# Why are my chicks doing this



## 2rain (Jun 2, 2013)

My chicks are always sleeping alot is it to hot? Or do they just do that just got my chicks


----------



## Bee (Jun 20, 2013)

Could be due to it being too hot. How old are they, how long have you had them and can you give us a pic of the brooder setup? 

Do they look like they are trying to avoid being under the source of heat? Try moving your heat lamp upwards or expand your brooder so that they can get away from the source of heat if they want to. 

If you leave it too hot, they may start to develop diarrhea or what folks call pasty butts, so keep a watch on that. If they paste over at the vent, no more poop can come out and it can kill a chick.


----------



## 2rain (Jun 2, 2013)

This was takes yesterday today they seem to be spreading out more its just box with chicken wire and a heat lamp and shavings I think it's about 100 degrees maybe a little I over under the lamp and there inside


----------



## Bee (Jun 20, 2013)

Yep...wayyyyy too hot. I'd move that heat lamp way back until you have a warmth of around 85~88 and see how they react to that. The books all say 95 but most old timers will tell you that it is way too hot a temp. 

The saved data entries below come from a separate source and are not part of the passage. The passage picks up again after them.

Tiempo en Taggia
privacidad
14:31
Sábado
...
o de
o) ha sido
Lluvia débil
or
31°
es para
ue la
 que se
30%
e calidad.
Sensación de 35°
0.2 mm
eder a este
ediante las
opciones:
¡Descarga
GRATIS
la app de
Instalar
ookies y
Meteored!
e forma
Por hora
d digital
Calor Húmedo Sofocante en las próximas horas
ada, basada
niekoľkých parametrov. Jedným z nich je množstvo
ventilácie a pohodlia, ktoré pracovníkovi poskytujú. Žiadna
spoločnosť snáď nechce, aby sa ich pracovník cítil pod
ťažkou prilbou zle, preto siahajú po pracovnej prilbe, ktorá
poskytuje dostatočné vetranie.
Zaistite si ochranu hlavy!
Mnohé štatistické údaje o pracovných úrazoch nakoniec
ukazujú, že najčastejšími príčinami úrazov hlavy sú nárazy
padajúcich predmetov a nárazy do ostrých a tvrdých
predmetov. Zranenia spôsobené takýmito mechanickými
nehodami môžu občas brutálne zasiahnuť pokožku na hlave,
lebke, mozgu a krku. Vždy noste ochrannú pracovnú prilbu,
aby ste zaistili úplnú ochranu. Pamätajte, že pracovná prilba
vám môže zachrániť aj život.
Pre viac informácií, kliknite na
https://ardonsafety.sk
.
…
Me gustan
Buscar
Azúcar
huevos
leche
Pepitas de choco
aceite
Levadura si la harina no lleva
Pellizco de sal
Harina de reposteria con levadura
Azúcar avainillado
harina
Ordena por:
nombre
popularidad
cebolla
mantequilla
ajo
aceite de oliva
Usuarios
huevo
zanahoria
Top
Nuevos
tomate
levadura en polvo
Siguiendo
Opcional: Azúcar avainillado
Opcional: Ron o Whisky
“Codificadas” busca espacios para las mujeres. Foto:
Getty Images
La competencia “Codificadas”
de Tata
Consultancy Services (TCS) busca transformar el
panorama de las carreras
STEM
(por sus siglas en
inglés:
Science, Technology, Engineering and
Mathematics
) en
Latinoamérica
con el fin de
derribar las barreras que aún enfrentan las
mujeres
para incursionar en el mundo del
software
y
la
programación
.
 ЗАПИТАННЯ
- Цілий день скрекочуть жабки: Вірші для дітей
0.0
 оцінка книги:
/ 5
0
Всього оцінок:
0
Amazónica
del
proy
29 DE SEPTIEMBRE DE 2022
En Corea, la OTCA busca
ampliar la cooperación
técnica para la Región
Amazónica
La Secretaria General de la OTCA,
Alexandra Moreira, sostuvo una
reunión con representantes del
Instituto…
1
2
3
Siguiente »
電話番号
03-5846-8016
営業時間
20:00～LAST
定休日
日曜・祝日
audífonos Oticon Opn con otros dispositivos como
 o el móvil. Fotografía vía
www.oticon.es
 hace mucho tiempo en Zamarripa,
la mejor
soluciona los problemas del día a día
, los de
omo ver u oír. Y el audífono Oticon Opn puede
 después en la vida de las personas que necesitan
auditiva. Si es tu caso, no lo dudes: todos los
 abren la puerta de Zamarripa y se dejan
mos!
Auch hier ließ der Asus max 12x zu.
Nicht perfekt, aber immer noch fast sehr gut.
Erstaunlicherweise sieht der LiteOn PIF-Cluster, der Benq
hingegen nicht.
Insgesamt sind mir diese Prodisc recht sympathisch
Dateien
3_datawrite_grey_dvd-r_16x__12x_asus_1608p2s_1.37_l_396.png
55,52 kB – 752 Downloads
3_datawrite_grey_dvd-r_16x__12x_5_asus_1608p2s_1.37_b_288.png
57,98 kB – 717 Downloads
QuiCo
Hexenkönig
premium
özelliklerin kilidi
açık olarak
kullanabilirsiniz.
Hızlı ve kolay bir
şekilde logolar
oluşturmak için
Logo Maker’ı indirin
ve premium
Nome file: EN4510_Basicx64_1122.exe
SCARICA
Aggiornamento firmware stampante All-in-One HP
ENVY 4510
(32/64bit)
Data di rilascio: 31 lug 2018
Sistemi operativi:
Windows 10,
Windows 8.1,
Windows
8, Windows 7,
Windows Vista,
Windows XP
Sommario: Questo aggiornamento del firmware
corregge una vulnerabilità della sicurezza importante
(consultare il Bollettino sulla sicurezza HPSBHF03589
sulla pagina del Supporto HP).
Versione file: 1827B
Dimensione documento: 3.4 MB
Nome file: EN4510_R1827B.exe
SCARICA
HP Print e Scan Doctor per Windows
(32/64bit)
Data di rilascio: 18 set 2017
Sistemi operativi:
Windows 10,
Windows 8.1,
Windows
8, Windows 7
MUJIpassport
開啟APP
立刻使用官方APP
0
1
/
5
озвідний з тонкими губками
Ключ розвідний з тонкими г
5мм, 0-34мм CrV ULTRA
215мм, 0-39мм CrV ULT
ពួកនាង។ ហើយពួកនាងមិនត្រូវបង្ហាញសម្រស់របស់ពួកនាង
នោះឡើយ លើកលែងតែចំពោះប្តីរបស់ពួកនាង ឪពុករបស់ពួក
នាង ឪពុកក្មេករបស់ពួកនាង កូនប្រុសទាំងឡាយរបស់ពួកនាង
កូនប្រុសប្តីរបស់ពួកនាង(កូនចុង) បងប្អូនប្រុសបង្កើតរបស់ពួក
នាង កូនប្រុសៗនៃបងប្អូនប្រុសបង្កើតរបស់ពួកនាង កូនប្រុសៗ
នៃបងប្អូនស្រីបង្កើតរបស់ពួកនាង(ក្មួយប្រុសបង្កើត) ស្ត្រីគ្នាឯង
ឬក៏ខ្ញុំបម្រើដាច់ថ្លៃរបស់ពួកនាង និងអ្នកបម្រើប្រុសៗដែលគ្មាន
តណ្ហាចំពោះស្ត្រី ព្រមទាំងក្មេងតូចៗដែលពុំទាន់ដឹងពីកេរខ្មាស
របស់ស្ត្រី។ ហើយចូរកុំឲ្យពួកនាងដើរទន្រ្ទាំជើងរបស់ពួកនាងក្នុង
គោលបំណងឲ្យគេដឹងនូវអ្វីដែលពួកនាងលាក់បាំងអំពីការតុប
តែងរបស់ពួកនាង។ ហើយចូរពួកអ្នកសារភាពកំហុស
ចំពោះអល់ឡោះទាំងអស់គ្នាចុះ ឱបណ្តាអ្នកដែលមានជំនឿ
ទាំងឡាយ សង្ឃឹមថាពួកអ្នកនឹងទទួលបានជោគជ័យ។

If they are too cold you will see them huddling and struggling to get in the middle of the pile to stay warm or they will be "complaining" a lot...peeping way more than usual and can't seem to lie down and get comfy. 

Too hot and they sleep a lot and try to get away from the source of the heat...your chicks can't because their brooder is a tad too small to use with a heat lamp. When using a small brooder, you can use a regular light bulb for heat and it will be sufficient.


----------



## 2rain (Jun 2, 2013)

Oh and two days old


----------



## 2rain (Jun 2, 2013)

Bee said:


> Yep...wayyyyy too hot. I'd move that heat lamp way back until you have a warmth of around 85~88 and see how they react to that. The books all say 95 but most old timers will tell you that it is way too hot a temp.
> 
> If they are too cold you will see them huddling and struggling to get in the middle of the pile to stay warm or they will be "complaining" a lot...peeping way more than usual and can't seem to lie down and get comfy.
> 
> Too hot and they sleep a lot and try to get away from the source of the heat...your chicks can't because their brooder is a tad too small to use with a heat lamp. When using a small brooder, you can use a regular light bulb for heat and it will be sufficient.


Ohhh ok thanks hope I haven't done any damage 0.0


----------



## Bee (Jun 20, 2013)

Nah...chicks are pretty resilient and tolerate a lot of our mistakes.


----------



## 2rain (Jun 2, 2013)

Bee said:


> Nah...chicks are pretty resilient and tolerate a lot of our mistakes.


Thanks so much!


----------



## piglett (Jun 21, 2012)

you just have the two?
if you had a few more they would be able to help keep each other warm

good luck
piglett


----------